Comments and reactions to the posts are welcome! Simply click on the "comment" line below each post to see previous comments or on the pencil icon to add a new one!

Generic structure of a PhD thesis in neuroscience (and perhaps mathemathical and natural sciences in general)

If you are wondering how your PhD thesis should be structured, here is a 
line of thoughts that helped me building mine and that is helping me right now 
in writing the content of the different parts.

Just think of a poster presentation in an important meeting. You are 
standing  there, a bunch of visitors with different backgrounds show-up at your poster asking you to present your work.

Professor - Hi, I'm Prof. X. I heard you just obtained your PhD degree. 
Congratulations! Now tell me what you have done.

You - Hello Sir, I'm <name>, I work in <institute>, with <name> and 
<name>. My work has been to develop a model of <something> to explain <evidences> and 
Give hints about <other problems>. We used <method> and tried <other thing>, 
and we found that <best> is the best way to do it.

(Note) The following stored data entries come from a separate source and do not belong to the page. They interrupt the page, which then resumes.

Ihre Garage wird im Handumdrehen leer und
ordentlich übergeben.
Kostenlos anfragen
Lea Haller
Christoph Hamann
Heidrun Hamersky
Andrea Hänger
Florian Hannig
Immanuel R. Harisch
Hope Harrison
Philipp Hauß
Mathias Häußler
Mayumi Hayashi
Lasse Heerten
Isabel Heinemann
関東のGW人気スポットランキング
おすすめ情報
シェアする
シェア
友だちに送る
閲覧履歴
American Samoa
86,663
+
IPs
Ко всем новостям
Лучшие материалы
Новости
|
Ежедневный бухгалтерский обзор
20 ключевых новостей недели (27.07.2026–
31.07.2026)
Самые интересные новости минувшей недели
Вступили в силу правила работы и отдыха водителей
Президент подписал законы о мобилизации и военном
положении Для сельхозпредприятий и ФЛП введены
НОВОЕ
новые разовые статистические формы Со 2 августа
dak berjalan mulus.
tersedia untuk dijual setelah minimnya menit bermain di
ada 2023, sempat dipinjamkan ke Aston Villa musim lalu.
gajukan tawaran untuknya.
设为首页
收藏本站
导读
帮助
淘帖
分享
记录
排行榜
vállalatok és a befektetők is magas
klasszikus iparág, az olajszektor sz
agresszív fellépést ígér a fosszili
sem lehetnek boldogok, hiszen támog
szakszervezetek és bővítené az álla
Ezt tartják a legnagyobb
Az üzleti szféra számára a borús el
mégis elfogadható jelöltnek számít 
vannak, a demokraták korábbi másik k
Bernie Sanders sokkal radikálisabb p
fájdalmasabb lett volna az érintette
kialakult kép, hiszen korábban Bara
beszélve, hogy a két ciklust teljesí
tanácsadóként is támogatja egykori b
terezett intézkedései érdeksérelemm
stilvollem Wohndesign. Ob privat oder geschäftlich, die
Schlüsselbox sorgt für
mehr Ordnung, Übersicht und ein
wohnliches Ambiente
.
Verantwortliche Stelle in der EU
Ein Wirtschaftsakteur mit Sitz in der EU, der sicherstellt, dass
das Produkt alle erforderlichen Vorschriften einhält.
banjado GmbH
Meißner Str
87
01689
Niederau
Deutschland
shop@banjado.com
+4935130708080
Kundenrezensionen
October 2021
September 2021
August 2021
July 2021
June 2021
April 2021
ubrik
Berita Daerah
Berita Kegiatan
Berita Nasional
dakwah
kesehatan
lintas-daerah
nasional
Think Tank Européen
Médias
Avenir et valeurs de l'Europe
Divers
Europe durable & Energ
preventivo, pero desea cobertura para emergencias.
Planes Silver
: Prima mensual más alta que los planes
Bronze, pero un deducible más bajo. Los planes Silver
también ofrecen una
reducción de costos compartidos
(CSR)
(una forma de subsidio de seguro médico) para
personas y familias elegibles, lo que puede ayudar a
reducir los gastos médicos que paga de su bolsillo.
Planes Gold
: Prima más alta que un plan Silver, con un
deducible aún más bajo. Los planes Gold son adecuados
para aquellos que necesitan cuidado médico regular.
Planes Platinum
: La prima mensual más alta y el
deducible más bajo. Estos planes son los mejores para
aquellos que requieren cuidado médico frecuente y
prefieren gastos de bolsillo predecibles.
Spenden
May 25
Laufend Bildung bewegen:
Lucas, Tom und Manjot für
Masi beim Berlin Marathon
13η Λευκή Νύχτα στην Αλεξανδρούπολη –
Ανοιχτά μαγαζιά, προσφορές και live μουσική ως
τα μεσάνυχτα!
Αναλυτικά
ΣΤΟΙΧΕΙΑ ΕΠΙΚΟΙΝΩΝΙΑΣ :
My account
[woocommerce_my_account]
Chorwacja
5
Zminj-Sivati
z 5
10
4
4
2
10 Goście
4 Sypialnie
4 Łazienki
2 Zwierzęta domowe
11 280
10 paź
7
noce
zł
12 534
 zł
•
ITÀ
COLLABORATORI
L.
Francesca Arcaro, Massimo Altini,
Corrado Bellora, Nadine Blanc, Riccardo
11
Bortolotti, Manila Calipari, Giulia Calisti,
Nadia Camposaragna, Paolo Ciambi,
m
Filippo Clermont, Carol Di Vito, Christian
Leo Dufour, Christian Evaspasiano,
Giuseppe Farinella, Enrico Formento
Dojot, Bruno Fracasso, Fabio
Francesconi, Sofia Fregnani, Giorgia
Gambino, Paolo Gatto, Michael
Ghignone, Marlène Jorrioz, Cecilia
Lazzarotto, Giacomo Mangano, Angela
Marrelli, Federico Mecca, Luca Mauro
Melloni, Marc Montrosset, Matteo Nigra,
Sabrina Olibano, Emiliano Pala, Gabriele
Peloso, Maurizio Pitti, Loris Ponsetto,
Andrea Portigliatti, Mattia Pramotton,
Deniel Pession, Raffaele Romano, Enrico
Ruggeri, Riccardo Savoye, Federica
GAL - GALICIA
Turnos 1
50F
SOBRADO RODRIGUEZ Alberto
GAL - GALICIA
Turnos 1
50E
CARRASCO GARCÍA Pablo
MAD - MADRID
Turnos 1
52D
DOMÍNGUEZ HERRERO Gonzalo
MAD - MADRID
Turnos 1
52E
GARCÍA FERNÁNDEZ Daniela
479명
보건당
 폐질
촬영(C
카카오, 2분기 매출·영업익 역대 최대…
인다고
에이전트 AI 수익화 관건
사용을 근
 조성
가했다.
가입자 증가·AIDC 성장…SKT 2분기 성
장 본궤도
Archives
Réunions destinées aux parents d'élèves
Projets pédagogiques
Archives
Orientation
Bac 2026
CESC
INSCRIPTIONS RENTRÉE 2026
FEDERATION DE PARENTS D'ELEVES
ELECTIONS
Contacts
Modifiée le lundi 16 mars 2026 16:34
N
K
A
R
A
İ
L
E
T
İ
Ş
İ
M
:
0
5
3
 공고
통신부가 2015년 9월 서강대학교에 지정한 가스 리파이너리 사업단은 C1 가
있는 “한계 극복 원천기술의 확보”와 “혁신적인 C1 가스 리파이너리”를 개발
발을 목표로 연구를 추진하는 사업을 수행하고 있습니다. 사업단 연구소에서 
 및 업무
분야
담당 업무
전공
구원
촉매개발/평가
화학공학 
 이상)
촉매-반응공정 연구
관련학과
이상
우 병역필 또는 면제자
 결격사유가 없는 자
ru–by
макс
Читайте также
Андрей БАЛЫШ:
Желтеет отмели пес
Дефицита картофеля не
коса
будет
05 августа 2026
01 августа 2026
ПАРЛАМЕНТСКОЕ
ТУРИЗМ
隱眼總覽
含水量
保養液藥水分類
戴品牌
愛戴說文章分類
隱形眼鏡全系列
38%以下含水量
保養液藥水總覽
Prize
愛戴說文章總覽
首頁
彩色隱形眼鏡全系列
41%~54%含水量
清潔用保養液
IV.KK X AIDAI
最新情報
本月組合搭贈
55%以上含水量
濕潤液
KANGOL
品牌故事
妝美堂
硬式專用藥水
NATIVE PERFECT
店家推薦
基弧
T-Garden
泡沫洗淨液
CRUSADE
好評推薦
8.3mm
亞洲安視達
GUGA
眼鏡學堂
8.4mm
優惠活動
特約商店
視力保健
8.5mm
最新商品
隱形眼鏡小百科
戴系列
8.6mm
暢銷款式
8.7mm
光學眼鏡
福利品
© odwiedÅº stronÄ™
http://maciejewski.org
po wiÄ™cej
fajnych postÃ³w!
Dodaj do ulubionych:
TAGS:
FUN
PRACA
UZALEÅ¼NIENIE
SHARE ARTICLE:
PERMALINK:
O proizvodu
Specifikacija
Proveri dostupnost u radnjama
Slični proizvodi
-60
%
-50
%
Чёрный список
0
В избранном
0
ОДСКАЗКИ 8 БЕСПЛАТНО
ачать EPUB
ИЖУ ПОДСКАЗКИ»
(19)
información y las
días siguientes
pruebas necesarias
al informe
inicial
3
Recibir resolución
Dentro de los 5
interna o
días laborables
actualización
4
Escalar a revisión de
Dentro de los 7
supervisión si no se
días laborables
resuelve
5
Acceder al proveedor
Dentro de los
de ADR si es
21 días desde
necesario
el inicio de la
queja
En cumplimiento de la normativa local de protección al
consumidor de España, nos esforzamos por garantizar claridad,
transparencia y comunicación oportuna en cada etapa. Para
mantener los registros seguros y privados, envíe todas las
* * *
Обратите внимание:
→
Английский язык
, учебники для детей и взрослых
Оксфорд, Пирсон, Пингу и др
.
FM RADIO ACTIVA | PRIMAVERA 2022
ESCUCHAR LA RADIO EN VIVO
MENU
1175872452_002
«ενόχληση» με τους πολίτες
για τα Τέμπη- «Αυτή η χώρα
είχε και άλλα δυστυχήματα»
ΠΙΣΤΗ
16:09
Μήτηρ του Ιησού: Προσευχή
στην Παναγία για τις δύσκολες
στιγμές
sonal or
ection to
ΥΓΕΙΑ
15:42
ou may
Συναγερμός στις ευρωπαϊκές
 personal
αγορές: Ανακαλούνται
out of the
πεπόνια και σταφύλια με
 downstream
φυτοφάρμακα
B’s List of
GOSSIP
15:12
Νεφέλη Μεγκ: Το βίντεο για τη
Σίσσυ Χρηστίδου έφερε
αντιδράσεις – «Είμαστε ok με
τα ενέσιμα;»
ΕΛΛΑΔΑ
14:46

Other professor - Oh wow! Interesting, I worked on the exact same field! 
Why did you choose this problem?

Y - Because <this and that>.

O - But isn't this useless?

Y - No because if you look at <fact> you might wonder whether it has a
relationship with <other fact> and this work might help understanding this

O - I see. But I heard <people> solving <similar problem> with <methods 
Different  from your>. Isn't also Michael <last name> in <lab in the US> doing the 

Y - True, we might have tried that, but their method doesn't fullfill <some
requirement> and can't explain <some cool aspect>.

As you have seen, we just went through our Titlepage (introducing yourself 
And your institution), the abstract (a short, sounding summary) and the 
Introduction. The content of the Introduction chapter is needed to justify your work and identify it in light of other labs' research. As you see, it's not a summary of what you have done.

P - Ok, we got it, so how did you solve <problem> and what is your model

Y - Ok, here is what I have done. First I developed <tools> by using <some
software> to interface to <some hardware>. Then I...

P - Wait a sec! Wouldn't it been easier to just use <this>?

Y - No for <this and that reason>. This new tool can be used also for 
<this and that>.

P - Alright, go on.

As you see, in the Methods you should always provide a little discussion 
for each of the important aspects of your research. We will skip the other 
parts of the thesis because I think you got the point.

Y - That's it!

P - Ok, interesting! We got the story. And... so what?

Y - Well, first of all our work shows that while <this> has revealed to be
true, <that> has revealed unimportant and <this other> is not true. It's 
like <analogy>, right? That's why probably the work of <authors> I told you in 
the beginning didn't lead to <some result>. Isn't this exciting?

Annoying professor - Oh, right, and would your model work in <other 

Y - Well.. We tried something similar. we tried doing <this>, which we 
didn't put in the results, and the preliminary results suggest that it <does/doesnt> 

A tall professor - If it does, will it be better than my model?

Y - Certain <yes/no>... We compared <this measure> with your model and the 
result <is/is not> in favor of our model.

Kind professor - Cool, so what do you think, is it better to follow now 
<this line of research> or <this other>?

Y - From my experience, both have interesting aspects...

This is the Discussion. It's a... discussion. People want to understand 
what's the benefit of your research, what are the insights they can gain on the 
field  from your research.

P - Ok guys, I have to catch a train soon, so now please summarize your 
work so I can remember you in the future.

Y - Alright. The field is <field>. The main issue of existing models is
<issue>. We thought "Well, why don't we <action> in <this way>". The 
Results are <results>. In the future it would be interesting to go in <some 
direction> to improve <aspect>.

And here we go, our Conclusion chapter is done! But before leaving the 
meeting, we need the most important chapter: Acknowledgments. Let's say the poster
session is over. You meet a friend and he proposes to have a drink.

Your friend - Do you want a drink? Let's leave this boring room and have a
drink on the balcony.

Y - Alright!

Your friend - So, how do you feel now that is over?

Y - Relieved but also excited, there is a lot to do!

Your friend - What do you think was the best part of your stay in

Y - Well I think <person> and <colleague> have been very important for all 
the drinks and stuff. The fun I had doing <this funny activity> helped me in
releasing  the tension. But also the inspirational conversations I had with
<friend> and <professor> have been very important for this work. It's been
difficult to always deal with my <girl/boy>friend and explain her that 
playing <sport> once a week is not wasting time for the thesis but it is a way to
improve productivity on the coming week. In conclusion, I think I should be
thankful to my family.

Friend - ...why??

Y - I don't know, but this is how acknowledgments always end.